BEGIN Working data

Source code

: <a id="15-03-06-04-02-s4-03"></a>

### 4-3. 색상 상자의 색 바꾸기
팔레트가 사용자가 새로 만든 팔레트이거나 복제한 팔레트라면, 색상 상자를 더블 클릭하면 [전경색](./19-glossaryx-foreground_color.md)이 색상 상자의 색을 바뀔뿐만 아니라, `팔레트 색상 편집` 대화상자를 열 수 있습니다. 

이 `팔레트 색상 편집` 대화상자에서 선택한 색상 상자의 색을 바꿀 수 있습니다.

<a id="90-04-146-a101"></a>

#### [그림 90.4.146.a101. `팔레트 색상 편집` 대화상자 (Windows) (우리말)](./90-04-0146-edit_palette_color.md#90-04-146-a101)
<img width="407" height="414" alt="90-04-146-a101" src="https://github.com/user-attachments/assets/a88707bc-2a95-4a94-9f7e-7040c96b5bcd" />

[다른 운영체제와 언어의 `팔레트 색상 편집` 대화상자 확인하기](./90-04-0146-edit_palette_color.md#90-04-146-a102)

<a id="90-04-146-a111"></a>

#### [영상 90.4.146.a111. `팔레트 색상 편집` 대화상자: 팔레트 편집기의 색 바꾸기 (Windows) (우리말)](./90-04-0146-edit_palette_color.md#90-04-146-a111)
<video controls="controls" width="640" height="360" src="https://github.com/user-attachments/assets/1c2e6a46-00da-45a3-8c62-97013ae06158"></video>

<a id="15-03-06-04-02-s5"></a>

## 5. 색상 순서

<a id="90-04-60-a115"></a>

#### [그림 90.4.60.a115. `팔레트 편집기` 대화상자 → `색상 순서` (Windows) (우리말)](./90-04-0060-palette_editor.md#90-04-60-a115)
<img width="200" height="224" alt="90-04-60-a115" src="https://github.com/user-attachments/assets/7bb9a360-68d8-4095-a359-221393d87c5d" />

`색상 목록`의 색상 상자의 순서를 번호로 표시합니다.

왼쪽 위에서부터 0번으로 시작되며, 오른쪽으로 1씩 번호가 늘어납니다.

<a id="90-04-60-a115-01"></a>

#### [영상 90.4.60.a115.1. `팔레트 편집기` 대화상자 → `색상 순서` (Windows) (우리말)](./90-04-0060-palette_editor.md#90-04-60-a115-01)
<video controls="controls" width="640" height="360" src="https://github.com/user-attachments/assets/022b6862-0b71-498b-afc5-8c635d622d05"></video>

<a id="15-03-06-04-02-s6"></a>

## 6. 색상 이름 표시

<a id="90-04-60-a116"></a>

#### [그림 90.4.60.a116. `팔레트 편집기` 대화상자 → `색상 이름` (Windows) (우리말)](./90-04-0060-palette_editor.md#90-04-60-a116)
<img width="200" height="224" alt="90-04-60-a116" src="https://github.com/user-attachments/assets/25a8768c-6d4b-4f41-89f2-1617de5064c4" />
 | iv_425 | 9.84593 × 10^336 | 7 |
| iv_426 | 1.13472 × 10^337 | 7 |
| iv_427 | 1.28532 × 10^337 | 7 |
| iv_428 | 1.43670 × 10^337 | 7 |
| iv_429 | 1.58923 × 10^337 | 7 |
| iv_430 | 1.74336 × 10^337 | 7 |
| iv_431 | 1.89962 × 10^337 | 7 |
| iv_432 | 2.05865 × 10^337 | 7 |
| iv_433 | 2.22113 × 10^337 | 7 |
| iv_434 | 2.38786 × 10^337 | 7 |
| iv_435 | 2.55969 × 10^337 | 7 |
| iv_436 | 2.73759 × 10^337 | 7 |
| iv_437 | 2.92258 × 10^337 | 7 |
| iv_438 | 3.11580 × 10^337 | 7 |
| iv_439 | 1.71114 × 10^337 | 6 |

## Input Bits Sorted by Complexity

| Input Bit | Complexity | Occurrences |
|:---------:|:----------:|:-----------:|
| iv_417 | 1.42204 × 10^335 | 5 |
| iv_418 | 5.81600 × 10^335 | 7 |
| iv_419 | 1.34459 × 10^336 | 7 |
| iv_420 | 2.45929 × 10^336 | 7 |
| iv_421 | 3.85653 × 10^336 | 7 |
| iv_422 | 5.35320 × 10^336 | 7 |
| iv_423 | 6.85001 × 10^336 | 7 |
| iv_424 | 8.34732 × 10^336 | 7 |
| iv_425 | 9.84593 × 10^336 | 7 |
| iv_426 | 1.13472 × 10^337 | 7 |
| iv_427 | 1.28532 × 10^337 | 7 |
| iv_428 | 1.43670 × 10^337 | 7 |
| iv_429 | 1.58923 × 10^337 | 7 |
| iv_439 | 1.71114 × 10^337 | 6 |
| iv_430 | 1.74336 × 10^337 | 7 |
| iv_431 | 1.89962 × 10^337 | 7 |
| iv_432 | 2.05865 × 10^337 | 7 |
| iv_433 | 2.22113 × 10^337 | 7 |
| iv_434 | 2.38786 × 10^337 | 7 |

END Working data

- About this task:
All lines in the records above that contain "video" are to be reported.

- Solution to this exercise:
<video controls="controls" width="640" height="360" src="https://github.com/user-attachments/assets/1c2e6a46-00da-45a3-8c62-97013ae06158"></video>
<video controls="controls" width="640" height="360" src="https://github.com/user-attachments/assets/022b6862-0b71-498b-afc5-8c635d622d05"></video>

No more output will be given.